══ SOURCE TEXT ══
This article lists important figures and events in Malaysian public affairs during the year 1977, together with births and deaths of notable Malaysians. MAS Flight 653 was hijacked and crashed in Johor on 16 December, killing 100 people.

==Incumbent political figures==
===Federal level===
- Yang di-Pertuan Agong: Sultan Yahya Petra
- Raja Permaisuri Agong: Raja Perempuan Zainab
- Prime Minister: Hussein Onn
- Deputy Prime Minister: Mahathir Mohamad
- Lord President: Mohamed Suffian Mohamed Hashim

===State level===
- Sultan of Johor: Sultan Ismail
- Sultan of Kedah: Sultan Abdul Halim Muadzam Shah
- Sultan of Kelantan: Tengku Ismail Petra (Regent)
- Raja of Perlis: Tuanku Syed Putra
- Sultan of Perak: Sultan Idris Shah II
- Sultan of Pahang: Sultan Ahmad Shah (Deputy Yang di-Pertuan Agong)
- Sultan of Selangor: Sultan Salahuddin Abdul Aziz Shah
- Sultan of Terengganu: Sultan Ismail Nasiruddin Shah
- Yang di-Pertuan Besar of Negeri Sembilan: Tuanku Jaafar
- Yang di-Pertua Negeri (Governor) of Penang: Tun Sardon Jubir
- Yang di-Pertua Negeri (Governor) of Malacca: Tun Syed Zahiruddin bin Syed Hassan
- Yang di-Pertua Negeri (Governor) of Sarawak:
  - Tun Tuanku Bujang Tuanku Othman (until February)
═══
══ DATA EXTRACTS ══
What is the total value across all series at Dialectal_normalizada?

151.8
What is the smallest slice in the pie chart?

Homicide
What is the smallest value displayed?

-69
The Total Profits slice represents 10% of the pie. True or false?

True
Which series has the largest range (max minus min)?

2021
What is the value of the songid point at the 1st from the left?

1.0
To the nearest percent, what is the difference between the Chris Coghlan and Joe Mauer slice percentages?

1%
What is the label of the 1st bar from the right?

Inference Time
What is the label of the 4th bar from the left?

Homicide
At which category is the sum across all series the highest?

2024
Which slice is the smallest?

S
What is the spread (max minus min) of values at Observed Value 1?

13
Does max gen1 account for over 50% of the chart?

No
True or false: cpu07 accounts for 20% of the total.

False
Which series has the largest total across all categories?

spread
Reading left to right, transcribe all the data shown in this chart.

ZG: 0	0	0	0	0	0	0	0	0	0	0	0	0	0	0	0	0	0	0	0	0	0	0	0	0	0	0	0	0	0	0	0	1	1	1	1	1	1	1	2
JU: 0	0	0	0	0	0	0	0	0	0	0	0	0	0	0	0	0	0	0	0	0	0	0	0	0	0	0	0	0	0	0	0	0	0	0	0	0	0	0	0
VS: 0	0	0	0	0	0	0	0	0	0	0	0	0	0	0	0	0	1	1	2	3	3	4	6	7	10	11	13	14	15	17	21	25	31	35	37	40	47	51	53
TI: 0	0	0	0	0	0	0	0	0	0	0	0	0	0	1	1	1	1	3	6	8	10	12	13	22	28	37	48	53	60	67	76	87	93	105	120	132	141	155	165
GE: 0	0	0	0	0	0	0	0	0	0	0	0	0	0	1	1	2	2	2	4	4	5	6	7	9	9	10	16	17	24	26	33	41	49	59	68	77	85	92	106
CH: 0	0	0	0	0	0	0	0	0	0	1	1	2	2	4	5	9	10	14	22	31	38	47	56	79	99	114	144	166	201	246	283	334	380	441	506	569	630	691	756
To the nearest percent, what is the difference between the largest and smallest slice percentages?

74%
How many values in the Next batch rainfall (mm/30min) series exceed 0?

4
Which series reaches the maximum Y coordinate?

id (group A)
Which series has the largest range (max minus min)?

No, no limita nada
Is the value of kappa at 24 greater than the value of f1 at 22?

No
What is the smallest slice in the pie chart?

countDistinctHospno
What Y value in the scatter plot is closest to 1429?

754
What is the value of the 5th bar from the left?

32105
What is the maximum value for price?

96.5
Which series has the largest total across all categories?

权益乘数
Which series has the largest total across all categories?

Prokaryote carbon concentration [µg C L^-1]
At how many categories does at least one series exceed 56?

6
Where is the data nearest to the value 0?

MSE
═══
** ACTIVITIES **
1) Edit the 1977 Malaysia article from "This article lists" up to and including "Ismail Petra (Regent)", replacing "Sultan" with "Ruler".
2) Answer these questions using the 1977 Malaysia article:
(a) On what date was MAS Flight 653 hijacked?
(b) Who held the office of Deputy Prime Minister?
(c) Who was the Sultan of Pahang, and what federal office did he also hold?
3) Summarize the 1977 Malaysia article in two sentences.

** YOUR WRITTEN ANSWERS **
1)
This article lists important figures and events in Malaysian public affairs during the year 1977, together with births and deaths of notable Malaysians. MAS Flight 653 was hijacked and crashed in Johor on 16 December, killing 100 people.

==Incumbent political figures==
===Federal level===
- Yang di-Pertuan Agong: Ruler Yahya Petra
- Raja Permaisuri Agong: Raja Perempuan Zainab
- Prime Minister: Hussein Onn
- Deputy Prime Minister: Mahathir Mohamad
- Lord President: Mohamed Suffian Mohamed Hashim

===State level===
- Ruler of Johor: Ruler Ismail
- Ruler of Kedah: Ruler Abdul Halim Muadzam Shah
- Ruler of Kelantan: Tengku Ismail Petra (Regent)

2)
(a) 16 December
(b) Mahathir Mohamad
(c) Sultan Ahmad Shah, who was also Deputy Yang di-Pertuan Agong

3) The article lists important figures and events in Malaysian public affairs during 1977, along with births and deaths of notable Malaysians, and notes that MAS Flight 653 was hijacked and crashed in Johor on 16 December, killing 100 people. At the federal level, Sultan Yahya Petra was Yang di-Pertuan Agong and Hussein Onn was Prime Minister, and the state-level officeholders included Sultan Ismail of Johor and Tuanku Jaafar of Negeri Sembilan.